■ **Consigne**:
D'après le texte fourni, quel article de la Constitution prévoit que les dispositions relatives à l'imposition sont fixées par la loi ?

== Texte fourni ==

Pour ce qui est de la partie aval, le Gouvernement ne prend presque aucun décret ou arrêté en matière fiscale : aux termes de l'article 34 de la Constitution, les dispositions relatives à l'imposition sont fixées par la loi. Tout au plus trouvera-t-on dans la partie réglementaire les obligations déclaratives. C'est ainsi que nous avons eu récemment des échanges avec les services de la Commission des finances à propos d'un projet de décret relatif à la déclaration par les entreprises de leurs effectifs, dans le but d'assurer une bonne territorialisation de la cotisation sur la valeur ajoutée des entreprises – CVAE –.
S'agissant des instructions fiscales, la ministre a souhaité que leur publication soit plus rapide et qu'elle permette de renforcer la sécurité juridique au bénéfice des ménages et des entreprises. Le législateur ayant décidé de rendre ces instructions opposables à l'administration fiscale, elles ont acquis plus de force que d'autres actes de l'administration dans d'autres univers publics. Mais, comme l'a souligné M. Olivier Fouquet dans un rapport de 2008 et comme l'a rappelé le groupe de travail, l'instruction n'est en aucun cas nécessaire à l'application de la loi. Pourtant, l'idée de cette nécessité persiste chez certains acteurs, peut-être entretenue par certains professionnels du droit qui en tirent profit. Il faut donc le répéter : l'instruction a pour seule fonction d'apporter de la sécurité au contribuable et de permettre une application équitable et homogène de la loi par une information transparente et connue de tous.

===
== Lignes de données ==

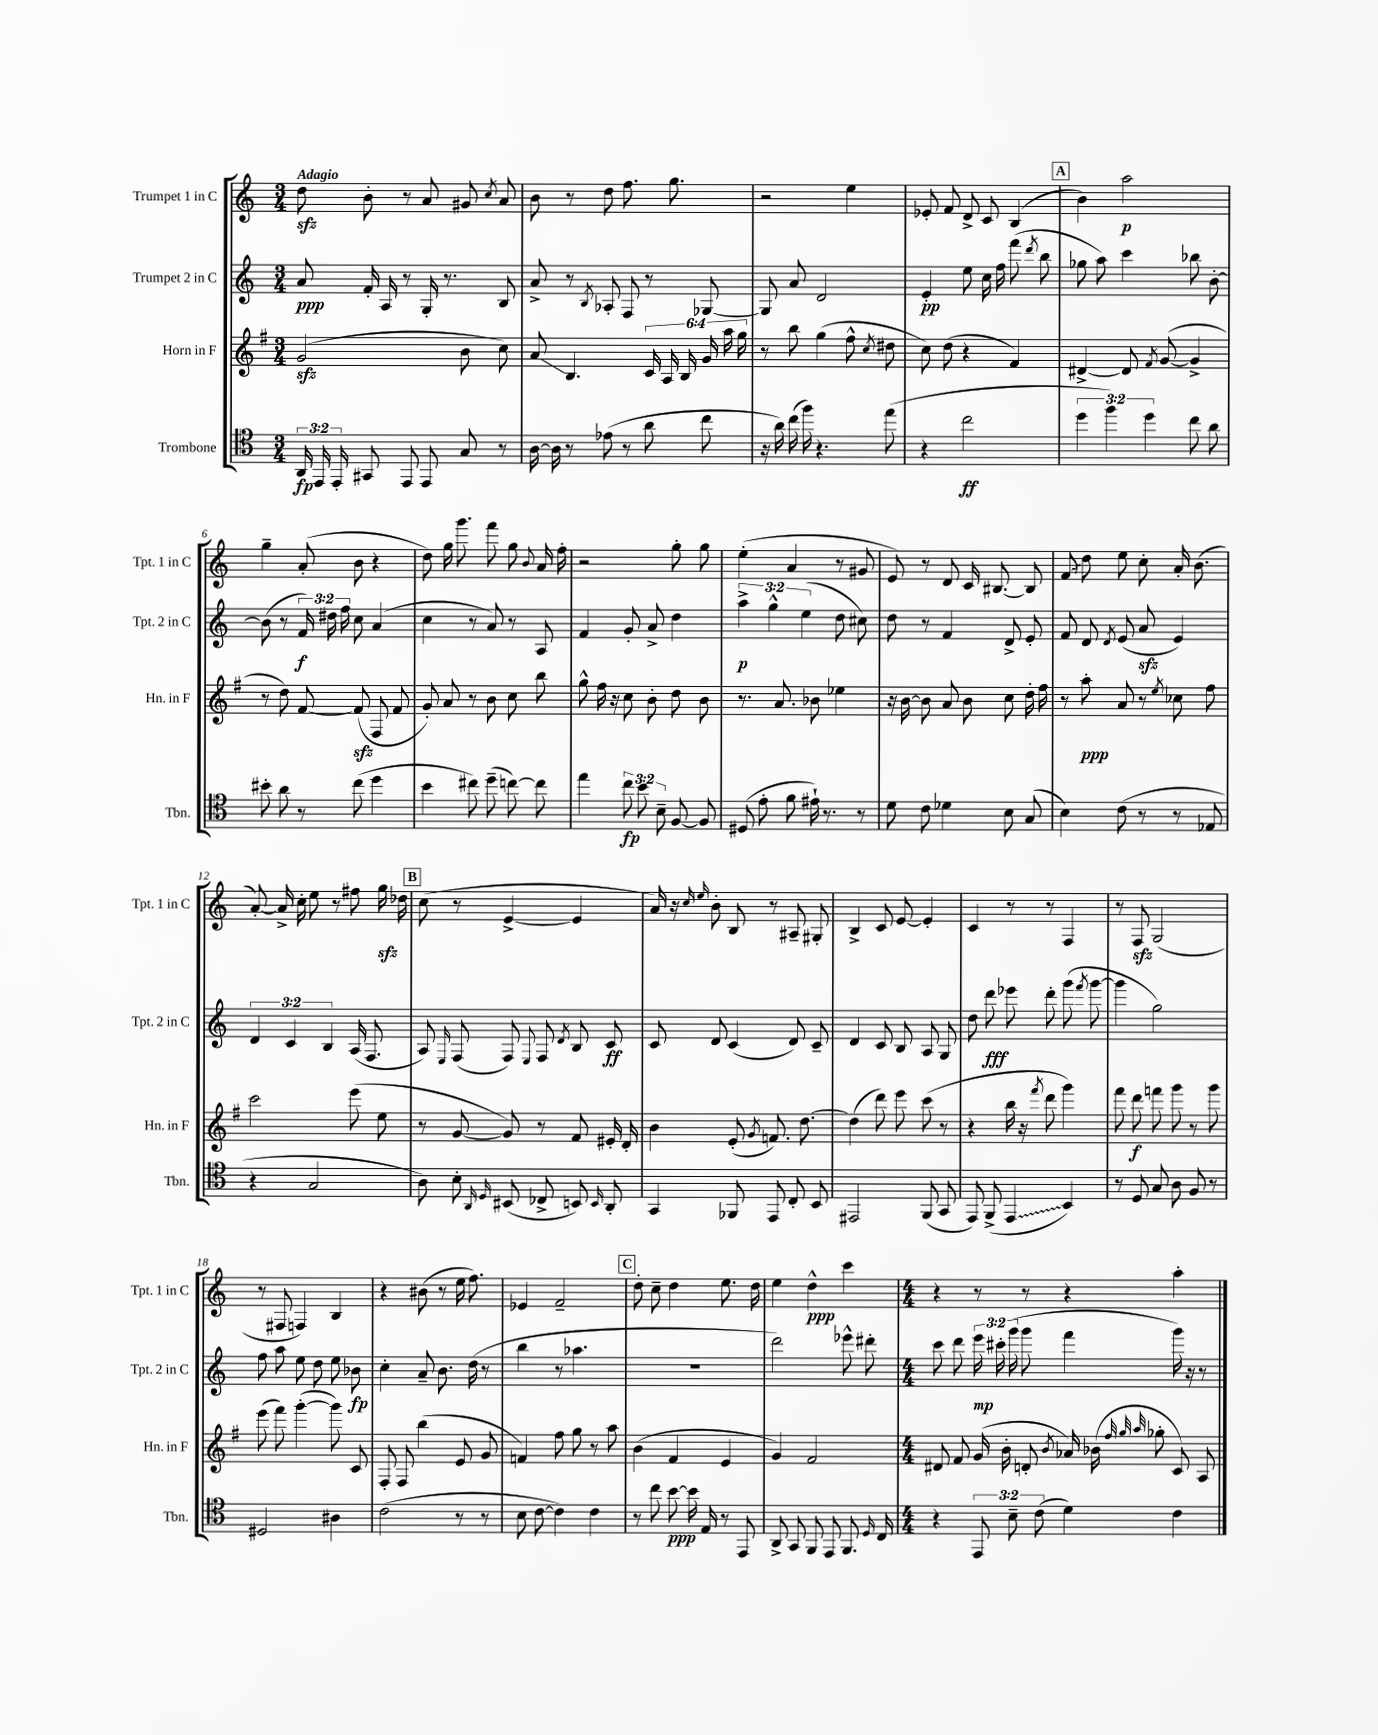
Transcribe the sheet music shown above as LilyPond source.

<<
\new StaffGroup <<
\new Staff = "s0" \with { instrumentName = "Trumpet 1 in C" shortInstrumentName = "Tpt. 1 in C" } {
    \clef treble \key c \major \numericTimeSignature \time 3/4 \tempo "Adagio"
    \autoBeamOff d''8\sfz b'8-. r8 a'8 gis'8 \acciaccatura { c''8 } a'8 |
    b'8 r8 d''8 f''8. g''8. |
    r2 e''4 |
    ees'8-. f'8 d'8-> c'8 b4( |
    \mark \markup { \box "A" } b'4) a''2\p |
    g''4-- a'8-.( b'8 r4 |
    d''8) g''16 g'''8. f'''8 g''8 \appoggiatura { b'8 } a'16 f''16-. |
    r2 g''8-. g''8 |
    e''4-.( a'4 r8 gis'8 |
    e'8) r8 d'8 c'16 bis8.~ bis8 |
    \once \override Glissando.style = #'zigzag f'8\glissando d''8 e''8 c''8-. a'16-. b'8.( |
    a'8~-.) a'16-> c''16-. e''8 r8 fis''8 g''16\sfz des''16 |
    \mark \markup { \box "B" } c''8( r8 e'4~-> e'4 |
    a'16) r16 \grace { c''16 e''16 } b'8-. b8 r8 ais8-- gis8-. |
    b4-> c'8 e'8~ e'4-. |
    c'4 r8 r8 f4 |
    r8 f8\sfz g2( |
    r8 fis8 f4) b4 |
    r4 bis'8( r8 e''16 f''8.) |
    ees'4 f'2-- |
    \mark \markup { \box "C" } d''8-. c''8-- d''4 e''8. d''16 |
    e''4 d''4-^\ppp c'''4 |
    \numericTimeSignature \time 4/4 r4 r8 r8 r4 a''4-. \bar "|." |
}
\new Staff = "s1" \with { instrumentName = "Trumpet 2 in C" shortInstrumentName = "Tpt. 2 in C" } {
    \clef treble \key c \major \numericTimeSignature \time 3/4 \override Staff.TupletNumber.text = #tuplet-number::calc-fraction-text
    \autoBeamOff a'8\ppp f'16-. a16 r8 g16-. r8. b8 |
    a'8-> r8 \acciaccatura { b8 } aes8-. f8 r8 ges8~ |
    ges8 a'8 d'2 |
    e'4-.\pp e''8 c''16 f''16 f'''8( \acciaccatura { d'''8 } b''8 |
    \mark \markup { \box "A" } ges''8 a''8) c'''4 bes''8 b'8~-. |
    b'8( r8 \tuplet 3/2 { f'16\f) dis''16 f''16 } c''8 a'4( |
    c''4 r8 a'8) r8 a8 |
    f'4 g'8-. a'8-> d''4 |
    \tuplet 3/2 { a''4->\p g''4-^ e''4( } d''8 cis''8) |
    d''8 r8 f'4 d'8-> e'8-. |
    f'8 d'8 \acciaccatura { d'8 } e'8( a'8\sfz e'4) |
    \tuplet 3/2 { d'4 c'4 b4 } a16( f8. |
    \mark \markup { \box "B" } a8) \grace { e16 } f8( f8) \appoggiatura { e8 } f8 \acciaccatura { d'8 } b8 c'8\ff |
    c'8 d'8 c'4( d'8) c'8-- |
    d'4 c'8 b8 a8 g8 |
    d''8 d'''8\fff ees'''8 d'''8-. g'''8( \acciaccatura { f'''8 } g'''8~ |
    g'''4 g''2) |
    f''8 a''8 e''8 d''8 e''8 bes'8\fp |
    c''4-. a'8-- b'8. d''16( r8 |
    b''4 r8 aes''4. |
    \mark \markup { \box "C" } R2. |
    d'''2) ees'''8-^ dis'''8-. |
    \numericTimeSignature \time 4/4 c'''8 d'''8 \tuplet 3/2 { e'''16\mp cis'''16-. g'''16( } g'''8 f'''4 g'''16) r16 r8 \bar "|." |
}
\new Staff = "s2" \with { instrumentName = "Horn in F" shortInstrumentName = "Hn. in F" } {
    \clef treble \key g \major \numericTimeSignature \time 3/4 \override Staff.TupletNumber.text = #tuplet-number::calc-fraction-text
    \autoBeamOff g'2\sfz( b'8 c''8) |
    a'8\glissando b4. \tuplet 6/4 { c'16 a16 b16 g'16 a''16 g''16 } |
    r8 b''8 g''4( fis''8-^ \acciaccatura { c''8 } dis''8 |
    c''8) d''8( r4 fis'4) |
    \mark \markup { \box "A" } dis'4~-> dis'8 \acciaccatura { fis'8 } g'8~( g'4-> |
    r8 d''8) fis'8~ fis'8\sfz( fis8 fis'8 |
    g'8-.) a'8 r8 b'8 c''8 b''8 |
    g''8-^ fis''16 r16 c''8 b'8-. d''8 b'8 |
    r8. a'8. bes'8 ees''4 |
    r16 b'16~ b'8 a'8 b'8 c''8 d''16-. fis''16 |
    r8 a''8-.\ppp a'8 r8 \acciaccatura { e''8 } ces''8 fis''8 |
    c'''2 e'''8( e''8 |
    \mark \markup { \box "B" } r8 g'8~ g'8) r8 fis'8 eis'16-. d'16-. |
    b'4 e'8-.( \acciaccatura { g'8 } f'8.) d''8.~ |
    d''4( d'''8) e'''8 c'''8( r8 |
    r4 b''16 r16 \acciaccatura { fis'''8 } d'''8 g'''4) |
    fis'''8 d'''8\f f'''8 g'''8 r8 g'''8 |
    e'''8( fis'''8) g'''4~-.( g'''8) c'8 |
    fis8-. fis8 b''4( e'8 g'8 |
    f'4) fis''8 g''8 r8 a''8 |
    \mark \markup { \box "C" } b'4( fis'4 e'4 |
    g'4) fis'2 |
    \numericTimeSignature \time 4/4 dis'8 fis'8 g'16( b'16-. d'8-. \acciaccatura { b'8 } aes'16) bes'16( \grace { fis''32 g''32 a''32 } ges''8-. c'8) a8 \bar "|." |
}
\new Staff = "s3" \with { instrumentName = "Trombone" shortInstrumentName = "Tbn." } {
    \clef tenor \key c \major \numericTimeSignature \time 3/4 \override Staff.TupletNumber.text = #tuplet-number::calc-fraction-text
    \autoBeamOff \tuplet 3/2 { a,16\fp e,16 e,16-. } gis,8 e,8 e,8 g8 r8 |
    a16~ a16 r8 ees'8( r8 a'8 c''8 |
    r16 a'16) c''16( f''16) r4. e''8( |
    r4 c''2\ff |
    \mark \markup { \box "A" } \tuplet 3/2 { d''4 f''4) d''4 } c''8 a'8 |
    bis'8-. a'8 r8 c''8( d''4 |
    b'4 cis''8) d''8--( c''8~) c''8 |
    e''4 \tuplet 3/2 { c''8\fp b'8 b8-- } f8~ f8 |
    dis8( e'8-. f'8 eis'16-!) r8. r8 |
    d'8 c'8 des'4 b8 g8( |
    b4) c'8( r8 r8 ees8 |
    r4 g2 |
    \mark \markup { \box "B" } a8) b8-. \grace { a,16 d16 } bis,8( ces8-> b,8) \grace { b,16 } a,8-. |
    g,4 fes,8 e,8 c8-. b,8 |
    eis,2 f,8( g,8 |
    e,8) f,8->( \once \override Glissando.style = #'zigzag e,4\glissando b,4) |
    r8 d8 g8 a8 f8 r8 |
    dis2 ais4 |
    c'2( r8 r8 |
    b8 c'8~ c'4) c'4 |
    \mark \markup { \box "C" } r8 c''8 b'8~\ppp b'16 e16 r8 e,8 |
    a,8-> g,8 f,8 e,8 f,8. \grace { d16 } c16 |
    \numericTimeSignature \time 4/4 r4 \tuplet 3/2 { e,8 b8-- c'8( } d'4) c'4 \bar "|." |
}
>>
>>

===

■ **Réponse**:
L'article 34 de la Constitution.